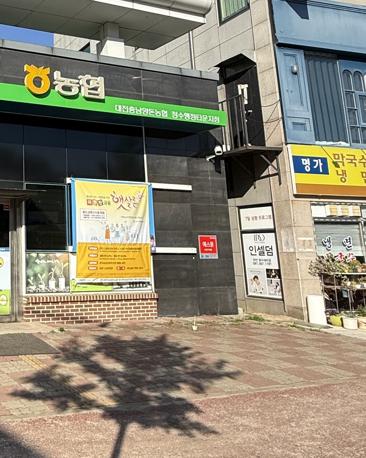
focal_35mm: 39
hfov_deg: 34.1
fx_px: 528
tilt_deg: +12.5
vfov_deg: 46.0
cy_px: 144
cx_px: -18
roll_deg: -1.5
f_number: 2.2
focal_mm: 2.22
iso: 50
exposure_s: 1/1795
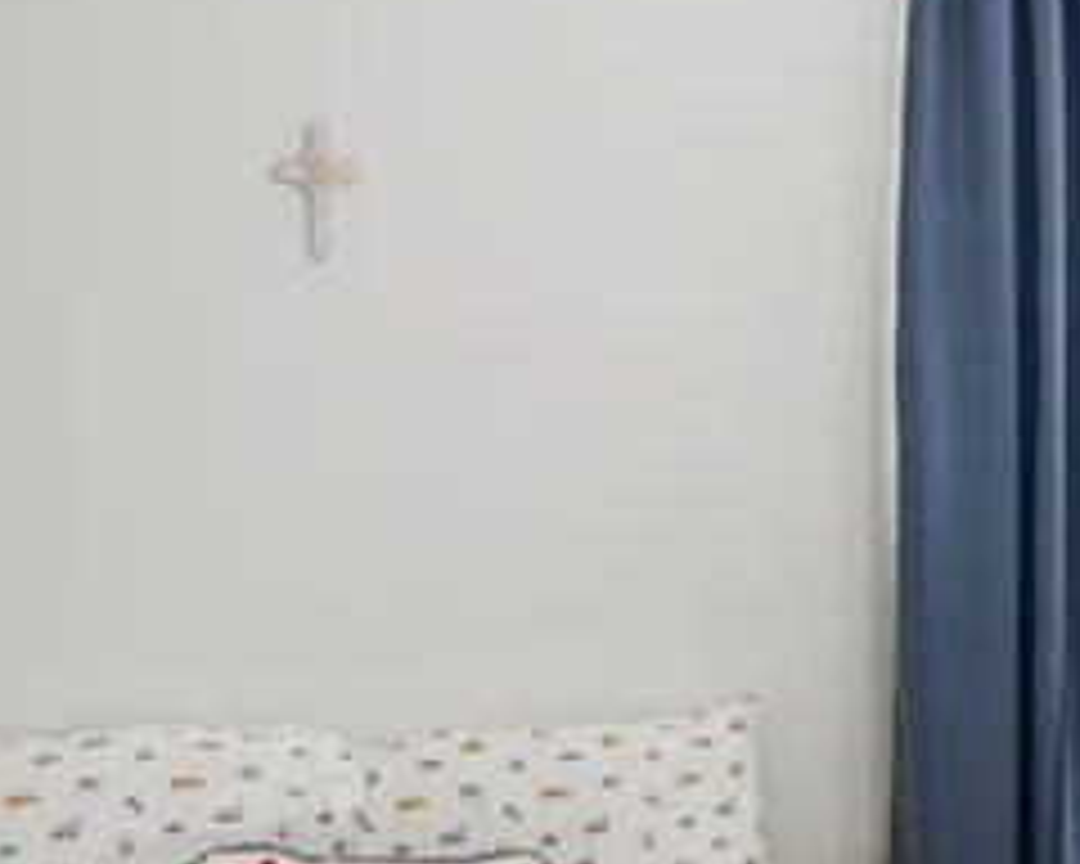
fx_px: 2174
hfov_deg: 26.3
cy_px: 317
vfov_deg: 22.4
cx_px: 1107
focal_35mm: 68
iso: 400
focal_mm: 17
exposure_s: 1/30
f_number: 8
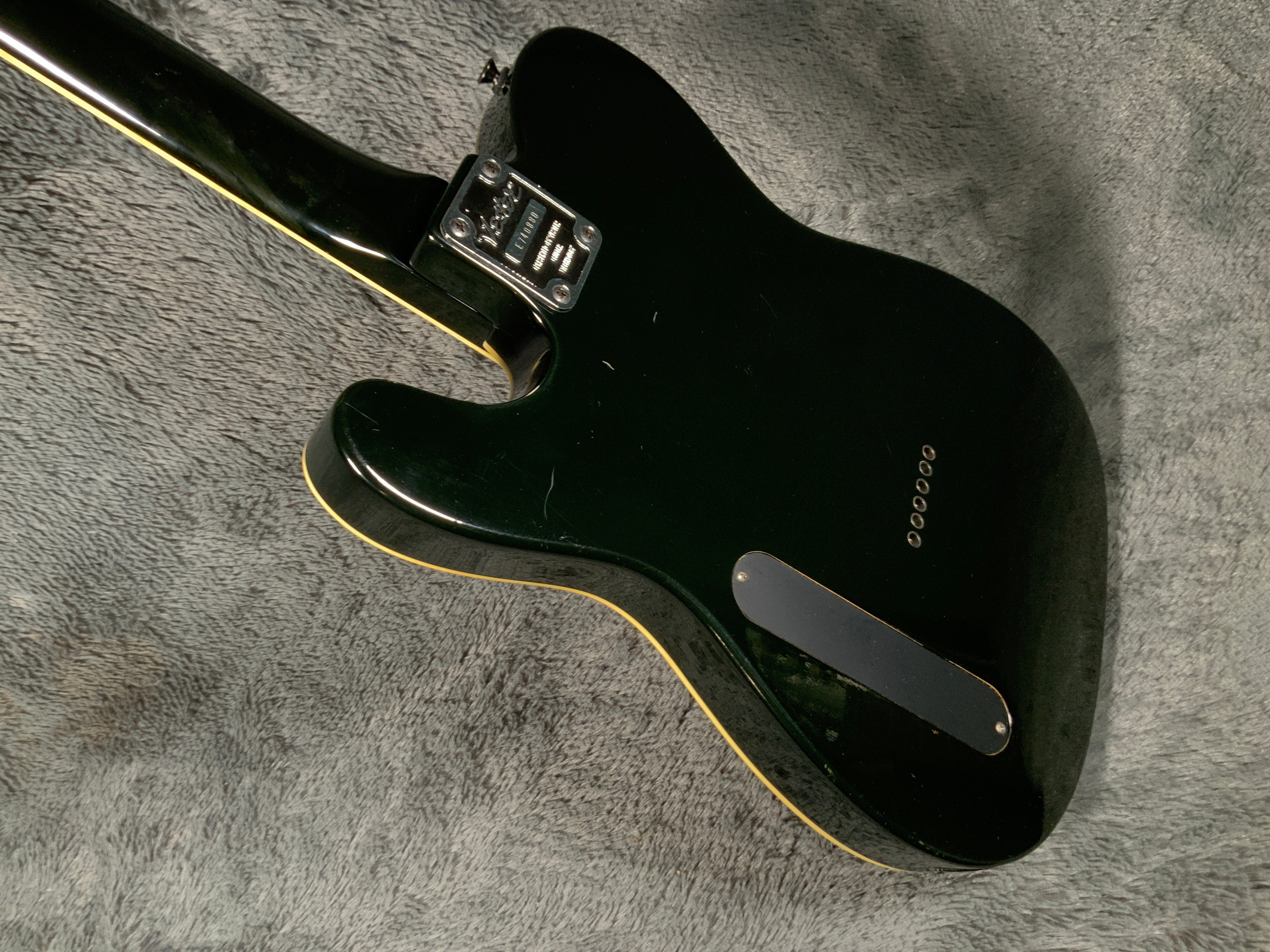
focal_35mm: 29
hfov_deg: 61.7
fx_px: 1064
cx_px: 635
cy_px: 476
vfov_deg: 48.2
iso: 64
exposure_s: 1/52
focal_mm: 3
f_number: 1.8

..............................

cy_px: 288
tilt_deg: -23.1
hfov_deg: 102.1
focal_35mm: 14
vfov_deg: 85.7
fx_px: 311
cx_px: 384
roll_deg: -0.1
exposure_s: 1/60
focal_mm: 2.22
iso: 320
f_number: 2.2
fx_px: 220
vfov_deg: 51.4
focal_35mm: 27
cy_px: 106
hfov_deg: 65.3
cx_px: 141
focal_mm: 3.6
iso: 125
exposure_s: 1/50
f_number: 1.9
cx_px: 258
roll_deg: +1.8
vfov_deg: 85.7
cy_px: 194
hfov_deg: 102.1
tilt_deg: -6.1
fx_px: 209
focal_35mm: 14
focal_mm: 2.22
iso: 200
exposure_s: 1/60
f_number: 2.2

..............................

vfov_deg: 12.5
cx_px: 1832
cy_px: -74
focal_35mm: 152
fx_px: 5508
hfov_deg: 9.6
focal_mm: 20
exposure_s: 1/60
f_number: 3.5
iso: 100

..............................

## Work instructions
Please return the material above only from the line that holds "focal_35mm: 39" through the line that holds "f_number: 1.8", exactly as it stands, ends included and pictures omitted.

## Response box
focal_35mm: 39
hfov_deg: 34.1
fx_px: 528
tilt_deg: +12.5
vfov_deg: 46.0
cy_px: 144
cx_px: -18
roll_deg: -1.5
f_number: 2.2
focal_mm: 2.22
iso: 50
exposure_s: 1/1795
fx_px: 2174
hfov_deg: 26.3
cy_px: 317
vfov_deg: 22.4
cx_px: 1107
focal_35mm: 68
iso: 400
focal_mm: 17
exposure_s: 1/30
f_number: 8
focal_35mm: 29
hfov_deg: 61.7
fx_px: 1064
cx_px: 635
cy_px: 476
vfov_deg: 48.2
iso: 64
exposure_s: 1/52
focal_mm: 3
f_number: 1.8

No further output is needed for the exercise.